Heroes in their own story

Graphic via NBC. News.

NBC exit polling (above) shows that voters under 45 (and particularly under 30) turned out heavily for Democrats on Tuesday. Another early estimate showed midterm turnout among voters 18-29, even if below that of 2018, was the second highest in three decades (NPR):

About 27% of voters between the ages of 18-29 cast a ballot in the midterm election this year, according to an early estimate from the Center for Information and Research on Civic Learning and Engagement at Tufts University, also known as CIRCLE.

Researchers say the 2022 election had the second highest voter turnout among voters under 30 in at least the past three decades. So far, the highest turnout during a midterm for this voting bloc is 2018 when about 31% of young people who are eligible to vote cast a ballot.

During a briefing Thursday, Abby Kiesa — deputy director at CIRCLE — said 2018 remains “a high-water mark” for youth voter turnout during midterms in the U.S. since at least since the 1970s. Historically, youth voter turnout has hovered around 20% during midterm elections.

Youth turnout in North Carolina may not have reached as high as hoped, reports ABC Raleigh. Cheri Beasley surely felt it:

In North Carolina — 53% of newly registered voters were under 35 — more than double the last election.

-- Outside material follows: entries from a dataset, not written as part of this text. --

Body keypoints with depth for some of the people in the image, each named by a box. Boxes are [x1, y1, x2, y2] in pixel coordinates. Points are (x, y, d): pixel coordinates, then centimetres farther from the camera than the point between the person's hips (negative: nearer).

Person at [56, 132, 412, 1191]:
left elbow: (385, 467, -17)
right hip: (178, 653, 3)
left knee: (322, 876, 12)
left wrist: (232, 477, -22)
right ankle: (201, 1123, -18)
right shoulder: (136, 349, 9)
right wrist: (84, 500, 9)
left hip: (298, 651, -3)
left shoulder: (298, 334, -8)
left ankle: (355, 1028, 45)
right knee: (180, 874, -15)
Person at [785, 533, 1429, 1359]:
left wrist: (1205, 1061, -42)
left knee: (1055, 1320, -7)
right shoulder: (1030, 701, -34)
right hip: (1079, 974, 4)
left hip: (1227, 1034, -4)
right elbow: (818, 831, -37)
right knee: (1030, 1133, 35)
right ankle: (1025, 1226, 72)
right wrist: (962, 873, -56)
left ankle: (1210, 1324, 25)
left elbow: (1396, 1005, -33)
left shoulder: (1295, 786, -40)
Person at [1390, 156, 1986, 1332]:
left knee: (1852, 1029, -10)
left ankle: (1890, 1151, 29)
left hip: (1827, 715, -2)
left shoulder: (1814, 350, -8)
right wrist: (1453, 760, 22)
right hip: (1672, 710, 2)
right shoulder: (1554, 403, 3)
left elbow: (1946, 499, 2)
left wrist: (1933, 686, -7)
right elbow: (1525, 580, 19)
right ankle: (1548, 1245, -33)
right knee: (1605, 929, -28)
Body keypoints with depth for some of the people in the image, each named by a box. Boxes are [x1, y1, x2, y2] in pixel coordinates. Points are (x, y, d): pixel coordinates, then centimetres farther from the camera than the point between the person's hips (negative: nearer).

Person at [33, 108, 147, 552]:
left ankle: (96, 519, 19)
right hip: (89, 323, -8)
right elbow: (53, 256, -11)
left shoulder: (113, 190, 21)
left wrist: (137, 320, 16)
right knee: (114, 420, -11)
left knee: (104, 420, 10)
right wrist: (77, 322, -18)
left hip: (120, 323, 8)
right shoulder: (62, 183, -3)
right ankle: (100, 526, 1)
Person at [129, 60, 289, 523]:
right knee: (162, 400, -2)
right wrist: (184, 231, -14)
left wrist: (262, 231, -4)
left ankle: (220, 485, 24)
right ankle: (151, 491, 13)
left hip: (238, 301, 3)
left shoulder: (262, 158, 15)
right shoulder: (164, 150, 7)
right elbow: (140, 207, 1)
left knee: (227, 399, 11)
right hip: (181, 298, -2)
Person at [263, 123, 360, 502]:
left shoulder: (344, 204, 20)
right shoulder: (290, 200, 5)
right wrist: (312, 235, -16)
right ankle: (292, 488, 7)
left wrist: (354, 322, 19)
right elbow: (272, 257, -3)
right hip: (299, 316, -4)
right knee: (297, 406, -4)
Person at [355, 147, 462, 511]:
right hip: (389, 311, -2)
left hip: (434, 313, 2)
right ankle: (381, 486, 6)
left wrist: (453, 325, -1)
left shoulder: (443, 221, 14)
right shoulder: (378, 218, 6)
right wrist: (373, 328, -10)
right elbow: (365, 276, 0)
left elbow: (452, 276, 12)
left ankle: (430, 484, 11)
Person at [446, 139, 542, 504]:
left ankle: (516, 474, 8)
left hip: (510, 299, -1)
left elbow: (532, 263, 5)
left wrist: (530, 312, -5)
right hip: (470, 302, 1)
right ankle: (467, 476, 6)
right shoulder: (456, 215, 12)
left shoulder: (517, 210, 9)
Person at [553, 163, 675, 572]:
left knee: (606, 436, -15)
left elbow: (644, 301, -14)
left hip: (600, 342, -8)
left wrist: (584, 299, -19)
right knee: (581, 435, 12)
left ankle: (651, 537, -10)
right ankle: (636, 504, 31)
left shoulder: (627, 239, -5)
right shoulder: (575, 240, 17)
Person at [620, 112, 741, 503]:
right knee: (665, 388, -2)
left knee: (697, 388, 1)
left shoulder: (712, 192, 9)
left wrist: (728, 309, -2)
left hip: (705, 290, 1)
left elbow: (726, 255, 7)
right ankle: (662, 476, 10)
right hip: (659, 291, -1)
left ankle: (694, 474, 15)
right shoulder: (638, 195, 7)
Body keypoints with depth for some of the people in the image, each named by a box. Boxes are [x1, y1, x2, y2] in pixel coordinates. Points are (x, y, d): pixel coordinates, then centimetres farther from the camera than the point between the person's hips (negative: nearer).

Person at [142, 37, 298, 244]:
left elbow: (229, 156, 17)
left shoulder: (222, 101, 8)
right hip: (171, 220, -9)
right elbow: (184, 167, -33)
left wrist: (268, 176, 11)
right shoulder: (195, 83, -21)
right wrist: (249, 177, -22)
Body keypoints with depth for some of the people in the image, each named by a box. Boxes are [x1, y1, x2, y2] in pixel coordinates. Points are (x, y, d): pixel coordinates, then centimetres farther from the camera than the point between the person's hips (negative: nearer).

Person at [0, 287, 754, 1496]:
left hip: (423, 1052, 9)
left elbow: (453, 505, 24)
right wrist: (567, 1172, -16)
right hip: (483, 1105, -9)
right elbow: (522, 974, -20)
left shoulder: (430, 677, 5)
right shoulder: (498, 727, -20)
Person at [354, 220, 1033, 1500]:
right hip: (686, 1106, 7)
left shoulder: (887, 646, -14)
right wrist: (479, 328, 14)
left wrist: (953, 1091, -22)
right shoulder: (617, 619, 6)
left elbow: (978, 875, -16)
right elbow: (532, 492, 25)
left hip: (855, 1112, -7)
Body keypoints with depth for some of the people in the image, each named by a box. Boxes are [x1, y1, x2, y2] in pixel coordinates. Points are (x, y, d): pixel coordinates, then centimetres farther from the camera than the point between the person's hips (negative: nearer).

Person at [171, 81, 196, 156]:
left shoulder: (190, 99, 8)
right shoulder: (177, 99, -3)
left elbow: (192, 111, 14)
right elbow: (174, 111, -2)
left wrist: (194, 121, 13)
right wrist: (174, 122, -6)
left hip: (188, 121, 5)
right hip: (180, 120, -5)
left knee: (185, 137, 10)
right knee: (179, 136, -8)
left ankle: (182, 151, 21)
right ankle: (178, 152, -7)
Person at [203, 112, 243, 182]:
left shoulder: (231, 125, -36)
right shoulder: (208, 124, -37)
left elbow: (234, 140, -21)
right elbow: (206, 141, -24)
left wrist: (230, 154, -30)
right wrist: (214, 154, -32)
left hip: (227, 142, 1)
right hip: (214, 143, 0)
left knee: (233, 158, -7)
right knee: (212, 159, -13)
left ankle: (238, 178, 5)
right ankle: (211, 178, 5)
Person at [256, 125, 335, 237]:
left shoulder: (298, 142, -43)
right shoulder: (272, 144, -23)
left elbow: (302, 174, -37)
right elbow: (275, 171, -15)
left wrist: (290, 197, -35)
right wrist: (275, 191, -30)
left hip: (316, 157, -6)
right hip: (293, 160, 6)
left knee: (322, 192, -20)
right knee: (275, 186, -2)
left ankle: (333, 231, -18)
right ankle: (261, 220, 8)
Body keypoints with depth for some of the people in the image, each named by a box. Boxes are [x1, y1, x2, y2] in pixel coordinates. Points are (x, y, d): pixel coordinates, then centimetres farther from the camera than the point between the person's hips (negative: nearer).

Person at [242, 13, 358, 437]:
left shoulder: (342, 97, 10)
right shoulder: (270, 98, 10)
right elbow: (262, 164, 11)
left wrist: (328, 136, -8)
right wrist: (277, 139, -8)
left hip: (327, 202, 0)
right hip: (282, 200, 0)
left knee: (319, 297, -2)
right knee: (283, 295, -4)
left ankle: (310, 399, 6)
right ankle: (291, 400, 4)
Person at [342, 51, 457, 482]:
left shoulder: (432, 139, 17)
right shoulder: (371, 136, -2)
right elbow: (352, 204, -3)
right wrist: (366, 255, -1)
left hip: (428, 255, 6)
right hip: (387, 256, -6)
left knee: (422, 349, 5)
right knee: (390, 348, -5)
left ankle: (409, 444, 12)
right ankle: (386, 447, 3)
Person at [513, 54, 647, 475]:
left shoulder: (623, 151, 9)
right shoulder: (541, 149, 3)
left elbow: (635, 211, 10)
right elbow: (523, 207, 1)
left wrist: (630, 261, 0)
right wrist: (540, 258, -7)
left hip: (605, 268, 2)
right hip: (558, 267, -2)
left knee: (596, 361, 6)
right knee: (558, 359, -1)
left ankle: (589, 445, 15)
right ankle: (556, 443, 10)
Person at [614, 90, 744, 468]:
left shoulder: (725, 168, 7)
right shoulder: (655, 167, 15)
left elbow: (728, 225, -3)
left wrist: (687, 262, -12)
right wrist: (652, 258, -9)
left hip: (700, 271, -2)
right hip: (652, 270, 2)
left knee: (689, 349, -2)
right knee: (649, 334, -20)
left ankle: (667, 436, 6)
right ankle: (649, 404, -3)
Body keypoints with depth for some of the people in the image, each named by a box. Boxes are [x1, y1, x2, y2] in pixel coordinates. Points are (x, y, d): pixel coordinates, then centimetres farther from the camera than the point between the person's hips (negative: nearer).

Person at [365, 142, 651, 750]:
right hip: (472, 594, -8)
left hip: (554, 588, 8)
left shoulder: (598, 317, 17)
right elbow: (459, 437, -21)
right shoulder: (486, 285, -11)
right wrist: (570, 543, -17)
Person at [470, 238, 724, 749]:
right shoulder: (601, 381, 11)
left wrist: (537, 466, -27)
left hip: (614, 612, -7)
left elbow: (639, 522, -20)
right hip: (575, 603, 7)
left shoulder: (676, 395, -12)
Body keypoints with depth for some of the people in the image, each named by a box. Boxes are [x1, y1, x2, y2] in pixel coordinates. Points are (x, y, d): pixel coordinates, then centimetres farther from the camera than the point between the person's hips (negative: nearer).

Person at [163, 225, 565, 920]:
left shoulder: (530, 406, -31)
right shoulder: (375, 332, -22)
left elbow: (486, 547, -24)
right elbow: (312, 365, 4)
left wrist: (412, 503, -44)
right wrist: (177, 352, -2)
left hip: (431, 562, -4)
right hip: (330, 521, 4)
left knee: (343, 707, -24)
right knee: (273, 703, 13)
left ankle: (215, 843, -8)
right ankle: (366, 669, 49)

But while younger voters historically skew toward Democrats, they did not turnout in North Carolina in as high a number as other parts of the country.

That said, let us celebrate their engagement. Be sure younger voters know that their votes mattered in holding the line against an antidemocratic cult intent on collapsing constitutional order.

NPR again:

Young voters also had a significant influence on election outcomes in some of the key races in those battleground states.

According to CIRCLE, young people preferred Democratic candidates by a 28-point margin, which helped Democrats in statewide races that include the Pennsylvania U.S. Senate race and the Wisconsin gubernatorial race.

“Young people stood along in supporting, decisively, a Democratic statewide race candidate,” said Kei Kawashima-Ginsberg, the group’s director. “The result is that [young people] kept the races really close and in some cases we think they will decide the outcome of the race.”

Why support Democrats? Republicans have nothing to offer younger people, Victor Shi, co-host of the iGen Politics Podcast, told MSNBC this week. Republicans vote against climate change, gun reforms, abortion care, and other issues that matter to younger voters. The Dobbs decision made politics real, brought it home. They felt it viscerally.

https://twitter.com/Victorshi2020/status/1590950445098635267?s=20&t=AlH0MOs3UqJWh5o11ZYbpw

You can be at the table or on the menu, as the saying goes. This election, younger voters chose to be at the table.

Not that voters under 45 cannot occupy more chairs (to drag out the metaphor). Thirty-four percent of Tuesday’s turnout was game-changing. But that only demonstrates how much more political weight beleaguered Millennials and Gen Z might throw around and what they might accomplish by doing so. Democrats need to pull out more chairs for them.

Why aren’t all states’ voting data as accessible as NC’s?

This graphic you’ve seen multiple times (above) does not represent North Carolina alone. Your states’ curves look similar. In the 2022 midterms, voters under 45 represented 34 percent of the vote. But by voting-age population, they represent more like 50 percent of potential voting strength.

How does it feel to save the country? Pretty damned good? Think of how it might feel to make it yours every day.